Maradona’s last days can be said to have begun three weeks ago when he was operated for a subdural haematoma in his head at Olivos Clinic on November 3 (just four days after turning 60), leading a secluded existence in a Tigre house in the following week with continuous medical assistance. He was reported to be depressed.

He was moved from Tigre to the gated community of San Andrés on November 11 following a dispute with the Olivos clinic doctors and his family, which included the signature of a document disowning any responsibility for his health. Diego was reported to be suffering withdrawal symptoms from his addictions to alcohol and drugs.

Both the Olivos Clinic and his personal doctors, in consensus with his family, had agreed that further hospitalisation would be advisable but the football star resisted this course. Tigre, with a medical unit available around the clock, then emerged as a compromise solution but this lasted little more than a week.

Maradona received some visits during the first few days at San Andrés but these gradually tailed away.
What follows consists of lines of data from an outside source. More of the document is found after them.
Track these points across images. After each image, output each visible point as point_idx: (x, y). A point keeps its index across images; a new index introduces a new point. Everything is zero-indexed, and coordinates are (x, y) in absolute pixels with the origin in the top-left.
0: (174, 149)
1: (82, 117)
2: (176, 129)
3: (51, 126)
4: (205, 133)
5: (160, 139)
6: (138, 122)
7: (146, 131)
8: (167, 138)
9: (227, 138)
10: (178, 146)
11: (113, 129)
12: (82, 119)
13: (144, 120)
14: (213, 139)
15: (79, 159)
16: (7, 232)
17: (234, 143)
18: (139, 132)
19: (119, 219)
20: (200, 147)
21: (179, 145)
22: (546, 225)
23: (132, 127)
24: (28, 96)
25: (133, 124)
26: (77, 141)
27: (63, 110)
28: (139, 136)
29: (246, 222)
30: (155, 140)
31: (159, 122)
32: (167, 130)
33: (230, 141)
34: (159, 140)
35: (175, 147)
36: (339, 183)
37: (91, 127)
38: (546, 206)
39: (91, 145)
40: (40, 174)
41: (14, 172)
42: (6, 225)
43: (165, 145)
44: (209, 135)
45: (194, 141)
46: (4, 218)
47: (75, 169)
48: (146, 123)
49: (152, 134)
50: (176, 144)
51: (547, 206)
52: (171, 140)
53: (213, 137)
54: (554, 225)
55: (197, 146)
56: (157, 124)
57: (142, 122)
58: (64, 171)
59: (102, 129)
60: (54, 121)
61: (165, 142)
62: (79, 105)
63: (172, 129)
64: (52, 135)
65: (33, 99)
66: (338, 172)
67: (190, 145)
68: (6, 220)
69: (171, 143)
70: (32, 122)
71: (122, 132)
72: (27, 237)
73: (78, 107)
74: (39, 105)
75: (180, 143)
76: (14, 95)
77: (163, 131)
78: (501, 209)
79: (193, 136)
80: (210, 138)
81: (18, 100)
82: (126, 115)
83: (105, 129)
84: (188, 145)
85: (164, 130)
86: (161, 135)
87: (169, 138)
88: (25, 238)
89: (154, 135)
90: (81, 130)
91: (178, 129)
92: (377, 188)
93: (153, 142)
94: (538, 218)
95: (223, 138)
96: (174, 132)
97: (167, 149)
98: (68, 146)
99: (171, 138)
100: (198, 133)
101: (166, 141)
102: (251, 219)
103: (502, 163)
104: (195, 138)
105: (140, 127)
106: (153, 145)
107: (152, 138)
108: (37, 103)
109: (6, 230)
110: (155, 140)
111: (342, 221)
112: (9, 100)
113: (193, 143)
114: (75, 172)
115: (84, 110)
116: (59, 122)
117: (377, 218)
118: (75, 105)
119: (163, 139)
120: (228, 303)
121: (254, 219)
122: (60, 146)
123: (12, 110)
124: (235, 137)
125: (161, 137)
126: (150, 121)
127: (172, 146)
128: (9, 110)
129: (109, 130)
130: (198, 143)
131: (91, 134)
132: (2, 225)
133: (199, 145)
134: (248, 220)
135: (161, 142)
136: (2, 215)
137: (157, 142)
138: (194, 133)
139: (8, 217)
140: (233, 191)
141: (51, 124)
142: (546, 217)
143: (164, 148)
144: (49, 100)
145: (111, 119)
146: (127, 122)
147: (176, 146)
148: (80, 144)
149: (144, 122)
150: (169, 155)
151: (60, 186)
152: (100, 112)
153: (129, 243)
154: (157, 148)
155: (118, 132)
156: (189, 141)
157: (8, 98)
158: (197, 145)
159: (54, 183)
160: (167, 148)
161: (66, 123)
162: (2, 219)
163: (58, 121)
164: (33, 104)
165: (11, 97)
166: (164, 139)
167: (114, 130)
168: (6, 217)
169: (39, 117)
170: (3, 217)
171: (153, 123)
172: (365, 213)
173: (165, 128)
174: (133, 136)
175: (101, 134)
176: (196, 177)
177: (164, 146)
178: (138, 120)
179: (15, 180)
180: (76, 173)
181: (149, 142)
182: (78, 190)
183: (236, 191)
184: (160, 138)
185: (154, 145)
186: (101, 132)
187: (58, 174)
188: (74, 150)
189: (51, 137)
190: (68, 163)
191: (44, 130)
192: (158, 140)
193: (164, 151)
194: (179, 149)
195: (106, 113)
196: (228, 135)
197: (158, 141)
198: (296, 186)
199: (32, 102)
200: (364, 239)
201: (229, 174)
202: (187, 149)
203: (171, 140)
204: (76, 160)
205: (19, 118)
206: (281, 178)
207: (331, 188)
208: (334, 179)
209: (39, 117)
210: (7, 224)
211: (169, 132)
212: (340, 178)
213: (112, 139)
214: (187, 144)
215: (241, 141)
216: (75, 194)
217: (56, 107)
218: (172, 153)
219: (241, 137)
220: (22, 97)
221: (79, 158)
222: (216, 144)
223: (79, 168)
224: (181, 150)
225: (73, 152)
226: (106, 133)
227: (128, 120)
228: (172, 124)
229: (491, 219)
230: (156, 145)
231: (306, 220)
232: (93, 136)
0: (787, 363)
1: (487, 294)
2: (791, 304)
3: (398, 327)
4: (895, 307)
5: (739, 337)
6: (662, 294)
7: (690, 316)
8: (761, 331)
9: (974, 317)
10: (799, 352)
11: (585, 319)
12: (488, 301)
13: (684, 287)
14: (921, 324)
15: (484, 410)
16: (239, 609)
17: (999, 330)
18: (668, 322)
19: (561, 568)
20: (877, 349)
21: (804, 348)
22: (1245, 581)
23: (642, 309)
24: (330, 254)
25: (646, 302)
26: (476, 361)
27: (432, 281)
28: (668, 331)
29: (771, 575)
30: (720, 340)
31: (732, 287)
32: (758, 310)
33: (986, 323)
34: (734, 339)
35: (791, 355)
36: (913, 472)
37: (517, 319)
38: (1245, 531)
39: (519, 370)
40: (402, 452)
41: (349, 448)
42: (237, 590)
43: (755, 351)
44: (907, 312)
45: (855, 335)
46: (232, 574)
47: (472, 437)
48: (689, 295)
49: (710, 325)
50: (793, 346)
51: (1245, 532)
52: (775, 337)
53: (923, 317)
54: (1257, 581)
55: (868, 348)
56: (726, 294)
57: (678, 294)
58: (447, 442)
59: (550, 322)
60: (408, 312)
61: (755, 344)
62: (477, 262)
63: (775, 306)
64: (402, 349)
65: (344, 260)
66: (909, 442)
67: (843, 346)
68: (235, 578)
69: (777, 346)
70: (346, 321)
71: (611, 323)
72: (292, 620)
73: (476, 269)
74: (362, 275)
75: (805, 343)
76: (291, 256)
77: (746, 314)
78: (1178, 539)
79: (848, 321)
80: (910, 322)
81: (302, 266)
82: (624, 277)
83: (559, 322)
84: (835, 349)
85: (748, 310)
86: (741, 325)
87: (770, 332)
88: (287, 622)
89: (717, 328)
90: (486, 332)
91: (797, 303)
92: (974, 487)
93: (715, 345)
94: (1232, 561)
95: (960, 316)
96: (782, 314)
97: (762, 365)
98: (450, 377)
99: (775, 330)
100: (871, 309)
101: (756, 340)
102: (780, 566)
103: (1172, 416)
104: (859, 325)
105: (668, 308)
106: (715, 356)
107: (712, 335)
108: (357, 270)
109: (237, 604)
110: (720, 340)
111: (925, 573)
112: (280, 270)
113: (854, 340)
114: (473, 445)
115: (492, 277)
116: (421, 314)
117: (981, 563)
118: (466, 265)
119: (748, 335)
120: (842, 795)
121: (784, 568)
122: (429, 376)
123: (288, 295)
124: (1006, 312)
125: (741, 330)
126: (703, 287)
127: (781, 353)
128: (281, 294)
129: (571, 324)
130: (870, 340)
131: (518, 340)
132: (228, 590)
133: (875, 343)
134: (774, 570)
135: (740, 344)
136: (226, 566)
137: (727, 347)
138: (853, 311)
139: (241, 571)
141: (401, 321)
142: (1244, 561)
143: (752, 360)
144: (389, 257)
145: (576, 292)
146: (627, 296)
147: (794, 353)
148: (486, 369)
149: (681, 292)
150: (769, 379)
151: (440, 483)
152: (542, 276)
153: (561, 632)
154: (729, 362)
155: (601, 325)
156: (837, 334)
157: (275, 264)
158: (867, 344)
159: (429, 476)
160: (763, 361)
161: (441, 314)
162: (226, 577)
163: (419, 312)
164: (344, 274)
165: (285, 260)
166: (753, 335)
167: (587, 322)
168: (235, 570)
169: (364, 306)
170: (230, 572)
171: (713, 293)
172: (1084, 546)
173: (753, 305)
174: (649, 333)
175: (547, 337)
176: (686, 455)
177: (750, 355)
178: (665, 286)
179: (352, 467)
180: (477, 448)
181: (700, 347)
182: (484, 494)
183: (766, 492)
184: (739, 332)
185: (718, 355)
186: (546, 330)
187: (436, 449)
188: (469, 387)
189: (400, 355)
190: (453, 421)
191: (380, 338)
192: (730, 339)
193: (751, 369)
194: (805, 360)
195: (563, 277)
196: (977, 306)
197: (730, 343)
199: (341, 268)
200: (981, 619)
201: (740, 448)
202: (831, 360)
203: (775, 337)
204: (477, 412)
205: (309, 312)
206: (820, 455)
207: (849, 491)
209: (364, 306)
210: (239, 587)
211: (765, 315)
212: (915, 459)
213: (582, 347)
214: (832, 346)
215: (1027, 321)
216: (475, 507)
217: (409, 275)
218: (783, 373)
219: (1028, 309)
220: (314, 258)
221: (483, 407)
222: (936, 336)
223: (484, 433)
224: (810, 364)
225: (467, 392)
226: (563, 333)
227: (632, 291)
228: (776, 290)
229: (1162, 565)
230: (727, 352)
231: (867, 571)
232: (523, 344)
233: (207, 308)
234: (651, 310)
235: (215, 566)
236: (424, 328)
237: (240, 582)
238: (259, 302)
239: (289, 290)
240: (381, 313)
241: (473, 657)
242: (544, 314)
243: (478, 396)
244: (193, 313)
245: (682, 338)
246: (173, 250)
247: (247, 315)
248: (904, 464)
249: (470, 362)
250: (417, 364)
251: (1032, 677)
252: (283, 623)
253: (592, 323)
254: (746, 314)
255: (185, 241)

His younger daughter Giannina was the most frequent visitor but her elder sister Dalma also stopped by while Jana, an illegitimate daughter, offered to sleep over to help out but the offer was rejected by Diego.

In the last week or so, Maradona did not want to see anybody, according to reports, and locked himself up in his bedroom without his mobile telephone so as not to be disturbed. Faced with depression the doctors expressed anxious hopes that he could return to his job as Gimnasia y Esgrima La Plata coach, in order to recover some work routine.

On the last day he was seen alive he took his daily medicine in the morning and apparently spent the day in bed.
Tragically, he would not get up again.